Die Mission begann um 13:25 Uhr Ortszeit (entsprechend 22:25 Uhr mitteleuropäischer Zeit) an der Startanlage 4E im ortstypischen dichten Nebel der Luftwaffenbasis Vandenberg in Kalifornien und dauerte gut 73 Minuten. 57 Minuten und 10 Sekunden nach dem Liftoff hatte die zweite Stufe mit den 10 Satelliten die berechnete Absetzposition in einer Höhe von 625 Kilometern westlich von Madagaskar erreicht. Danach gab sie die Satelliten in Abständen von jeweils 100 Sekunden frei. Von dieser Höhe aus werden sich die Einheiten mit ihren Bordtriebwerken auf ihren Arbeitsorbit begeben, der noch einmal gut 150 Kilometer höher liegt.

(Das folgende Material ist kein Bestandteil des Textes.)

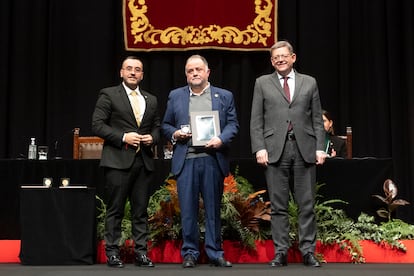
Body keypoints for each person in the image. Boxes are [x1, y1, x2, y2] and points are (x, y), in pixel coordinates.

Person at [250, 41, 327, 268]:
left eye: (284, 56)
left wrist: (320, 148)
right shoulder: (262, 83)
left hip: (305, 148)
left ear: (293, 58)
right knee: (278, 205)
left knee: (306, 204)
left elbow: (316, 119)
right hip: (275, 150)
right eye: (275, 57)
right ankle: (281, 252)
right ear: (271, 61)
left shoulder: (309, 82)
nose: (280, 60)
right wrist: (259, 147)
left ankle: (307, 252)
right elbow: (256, 119)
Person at [162, 55, 239, 268]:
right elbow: (166, 125)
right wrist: (176, 133)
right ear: (186, 74)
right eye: (190, 71)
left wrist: (221, 139)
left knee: (213, 210)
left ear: (207, 72)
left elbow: (233, 125)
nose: (194, 73)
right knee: (188, 210)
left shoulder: (224, 96)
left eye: (198, 69)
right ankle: (190, 253)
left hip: (212, 159)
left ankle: (215, 253)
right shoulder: (175, 96)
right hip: (186, 160)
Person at [92, 56, 160, 268]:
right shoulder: (109, 94)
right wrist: (123, 137)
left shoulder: (151, 99)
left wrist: (153, 138)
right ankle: (112, 252)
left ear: (142, 75)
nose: (133, 72)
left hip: (143, 162)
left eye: (137, 69)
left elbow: (157, 126)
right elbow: (97, 125)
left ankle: (141, 253)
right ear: (121, 72)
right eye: (129, 69)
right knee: (116, 210)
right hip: (117, 161)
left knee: (140, 211)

Das Unternehmen hat insgesamt 81 Iridium NEXT-Raumfahrzeuge bei Thales Alenia und Orbital ATK geordert. Diese beiden Unternehmen stellen die Raumfahrzeuge gemeinsam her. Die Einsatzkonstellation wird 66 Satelliten in sechs Bahnebenen zu jeweils 11 Satelliten umfassen. Neun weitere Raumfahrzeuge dienen als "In-orbit-spares". Sechs Satelliten bleiben als Ersatzeinheiten zunächst auf dem Boden.

Die Orbitaleinheiten werden ihren Dienst in einer Höhe von 778 Kilometern und einer Bahnneigung zum Äquator von 86,4 Grad verrichten. Die Iridium-Satelliten sind mit L-Band und Ka-Band Transpondern ausgerüstet, mit denen Daten von und zu den Raumfahrzeugen gesendet werden können. Die Satelliten selbst versenden die Daten dann untereinander, um optimiert den jeweiligen Empfänger der Nachricht zu erreichen. Mit dem Iridium-Netz ist eine unbeschränkte weltweite Abdeckung möglich. Theoretisch kann somit ein Mensch auf dem Nordpol mit einem anderen auf dem Südpol telefonieren.

Genauso wie 49 Stunden und 15 Minuten zuvor gelang auch dieses Mal eine angetriebene Landung auf einem unbemannten Bergungsschiff. Dieses so genannte "Drone Ship" war diesmal einige hundert Kilometer vor der kalifornischen Küste im Pazifik stationiert. Wegen des schlechten Wetters Im Zielgebiet stellt dieses Mal die Landung stellte eine besondere Herausforderung dar. Insgesamt war es der neunte Start von SpaceX in diesem Jahr und der dritte im Monat Juni.

Es hat in der Geschichte der US-Raumfahrt nur sehr wenige Beispiele ähnlich schneller "Turn-arounds" von Raketen desselben Herstellers gegeben. Ein vergleichbarer Fall ereignete sich zuletzt im März 1995, als zwei Atlas Raketen zwei separate Missionen von Florida und von Vandenberg aus flogen, die ebenfalls nur gut zwei Tage voneinander getrennt waren. Für eine Rakete derselben Konfiguration ist es sogar der schnellste Turnaround seit Dezember 1966, als zwei Atlas SLV-3 Raketen innerhalb von 41 Stunden von Vandenberg und Cape Canaveral aus ihre Missionen begannen. Interessanterweise startete damals die Vandenberg-Atlas vom selben Startplatz aus, wie die Falcon 9.

Nicht nur der Start selbst verlief planmäßig, auch bereits im Vorfeld hatte es kaum Verzögerungen oder technische Probleme gegeben. Dazu passte dann auch, dass die Mission im ersten Startversuch klappte, obwohl das Startfenster nur eine Sekunde lang war. Knapp neun Minuten nach dem Start war ein Übergangsorbit mit einem Perigäum von 225 Kilometern, einem Apogäum von 625 Kilometern und einer Bahnneigung zum Äquator von 86,66 Grad erreicht.